MANILA -The volume of factory output grew by 8.1 percent in May, a reversal from the 0.6-percent contraction in the same month last year, thanks to greater production of electrical equipment as input costs declined.
Latest results of the Philippine Statistics Authority’s (PSA) Monthly Integrated Survey of Selected Industries show that the increase in output volume also improved from 7.7 percent a month ago.
In May, the PSA observed a 53.7-percent surge in the output of electrical equipment, which revved up from 19.2 percent in April.
The manufacture of electrical equipment contributed more than a quarter (27 percent) of the year-on-year increase in factory output last May.
The PSA said two other primary contributors to the year-on-year uptrend of output volume in May were the slower decline noted in manufacture of chemical and chemical products as well as the turnaround in the manufacture of beverages.

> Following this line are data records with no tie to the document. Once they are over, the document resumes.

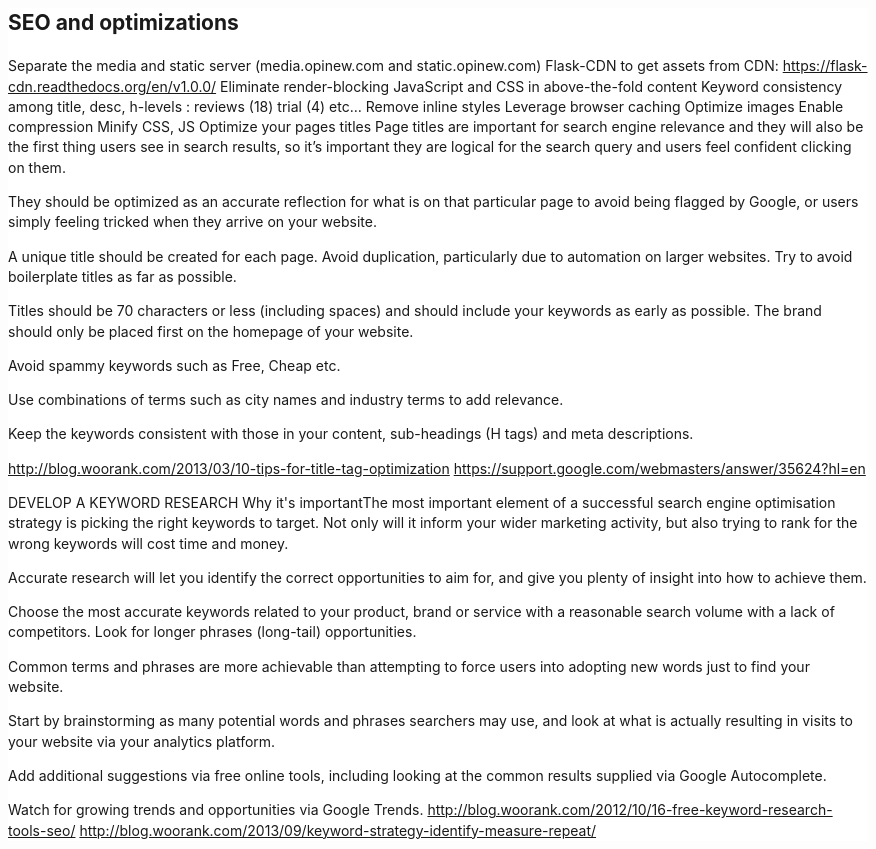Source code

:## SEO and optimizations
Separate the media and static server (media.opinew.com and static.opinew.com)
Flask-CDN to get assets from CDN: https://flask-cdn.readthedocs.org/en/v1.0.0/
Eliminate render-blocking JavaScript and CSS in above-the-fold content
Keyword consistency among title, desc, h-levels : reviews (18) trial (4) etc…
Remove inline styles
Leverage browser caching
Optimize images
Enable compression
Minify CSS, JS
Optimize your pages titles
Page titles are important for search engine relevance and they will also be the first thing users see in search results, so it’s important they are logical for the search query and users feel confident clicking on them.

They should be optimized as an accurate reflection for what is on that particular page to avoid being flagged by Google, or users simply feeling tricked when they arrive on your website.

A unique title should be created for each page. Avoid duplication, particularly due to automation on larger websites. Try to avoid boilerplate titles as far as possible.

Titles should be 70 characters or less (including spaces) and should include your keywords as early as possible. The brand should only be placed first on the homepage of your website.

Avoid spammy keywords such as Free, Cheap etc.

Use combinations of terms such as city names and industry terms to add relevance.

Keep the keywords consistent with those in your content, sub-headings (H tags) and meta descriptions.

http://blog.woorank.com/2013/03/10-tips-for-title-tag-optimization
https://support.google.com/webmasters/answer/35624?hl=en


DEVELOP A KEYWORD RESEARCH
Why it's importantThe most important element of a successful search engine optimisation strategy is picking the right keywords to target. Not only will it inform your wider marketing activity, but also trying to rank for the wrong keywords will cost time and money.

Accurate research will let you identify the correct opportunities to aim for, and give you plenty of insight into how to achieve them.

Choose the most accurate keywords related to your product, brand or service with a reasonable search volume with a lack of competitors. Look for longer phrases (long-tail) opportunities.

Common terms and phrases are more achievable than attempting to force users into adopting new words just to find your website.

Start by brainstorming as many potential words and phrases searchers may use, and look at what is actually resulting in visits to your website via your analytics platform.

Add additional suggestions via free online tools, including looking at the common results supplied via Google Autocomplete.

Watch for growing trends and opportunities via Google Trends.
http://blog.woorank.com/2012/10/16-free-keyword-research-tools-seo/
http://blog.woorank.com/2013/09/keyword-strategy-identify-measure-repeat/
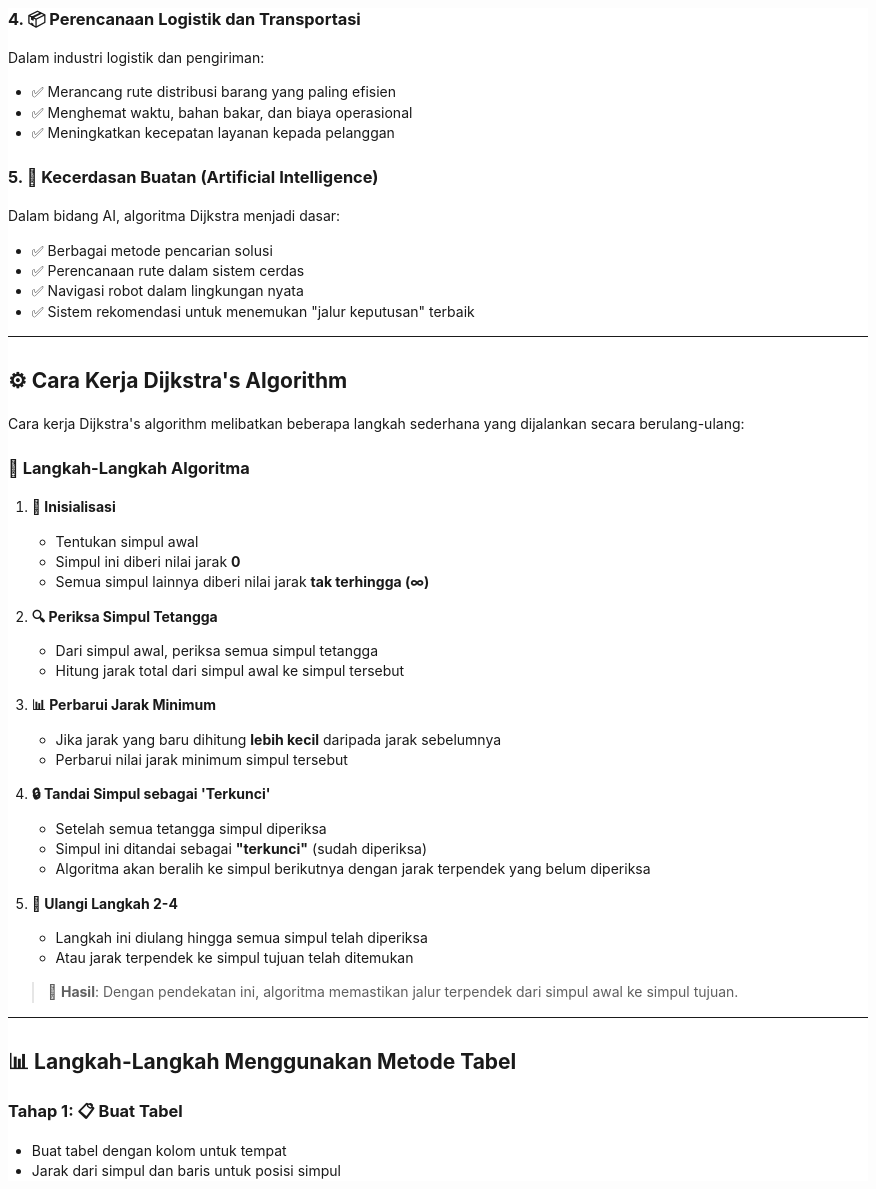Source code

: ### 4. 📦 **Perencanaan Logistik dan Transportasi**
Dalam industri logistik dan pengiriman:
- ✅ Merancang rute distribusi barang yang paling efisien
- ✅ Menghemat waktu, bahan bakar, dan biaya operasional
- ✅ Meningkatkan kecepatan layanan kepada pelanggan

### 5. 🤖 **Kecerdasan Buatan (Artificial Intelligence)**
Dalam bidang AI, algoritma Dijkstra menjadi dasar:
- ✅ Berbagai metode pencarian solusi
- ✅ Perencanaan rute dalam sistem cerdas
- ✅ Navigasi robot dalam lingkungan nyata
- ✅ Sistem rekomendasi untuk menemukan "jalur keputusan" terbaik

---

## ⚙️ **Cara Kerja Dijkstra's Algorithm**

Cara kerja Dijkstra's algorithm melibatkan beberapa langkah sederhana yang dijalankan secara berulang-ulang:

### 📝 **Langkah-Langkah Algoritma**

1. **🚀 Inisialisasi**
   - Tentukan simpul awal
   - Simpul ini diberi nilai jarak **0**
   - Semua simpul lainnya diberi nilai jarak **tak terhingga (∞)**

2. **🔍 Periksa Simpul Tetangga**
   - Dari simpul awal, periksa semua simpul tetangga
   - Hitung jarak total dari simpul awal ke simpul tersebut

3. **📊 Perbarui Jarak Minimum**
   - Jika jarak yang baru dihitung **lebih kecil** daripada jarak sebelumnya
   - Perbarui nilai jarak minimum simpul tersebut

4. **🔒 Tandai Simpul sebagai 'Terkunci'**
   - Setelah semua tetangga simpul diperiksa
   - Simpul ini ditandai sebagai **"terkunci"** (sudah diperiksa)
   - Algoritma akan beralih ke simpul berikutnya dengan jarak terpendek yang belum diperiksa

5. **🔄 Ulangi Langkah 2-4**
   - Langkah ini diulang hingga semua simpul telah diperiksa
   - Atau jarak terpendek ke simpul tujuan telah ditemukan

> 🎯 **Hasil**: Dengan pendekatan ini, algoritma memastikan jalur terpendek dari simpul awal ke simpul tujuan.

---

## 📊 **Langkah-Langkah Menggunakan Metode Tabel**

### **Tahap 1**: 📋 Buat Tabel
- Buat tabel dengan kolom untuk tempat
- Jarak dari simpul dan baris untuk posisi simpul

Also in May, the S&P Global Philippine Manufacturing PMI (purchasing managers index) rose to an eight-month best of 51.4 as both new orders and production expanded at quicker rates.
A PMI was above 50, which means an overall increase (more positive responses than negative). Less than 50 means an overall decrease (more negative answers than positive).
S&P Global said the headline PMI was above 50 for the 16th month in a row as the sector regained momentum after some loss in April.
The May PMI data was also supported by a quicker improvement in operating conditions and also with businesses beefing up their workforce for the first time in four months.